» **Exercise aim**:
Every line of the records that contains the string "margin" counts once; give the total and nothing else.

Document images with source code
####################

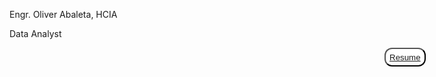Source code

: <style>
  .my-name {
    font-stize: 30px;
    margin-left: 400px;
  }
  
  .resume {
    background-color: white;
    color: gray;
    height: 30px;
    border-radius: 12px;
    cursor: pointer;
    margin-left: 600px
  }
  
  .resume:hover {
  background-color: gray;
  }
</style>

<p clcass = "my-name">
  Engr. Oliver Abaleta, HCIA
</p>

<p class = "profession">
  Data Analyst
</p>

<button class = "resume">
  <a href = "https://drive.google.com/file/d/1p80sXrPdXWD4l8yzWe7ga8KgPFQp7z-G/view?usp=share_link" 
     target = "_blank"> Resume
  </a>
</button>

####################

» **Written answer**:
2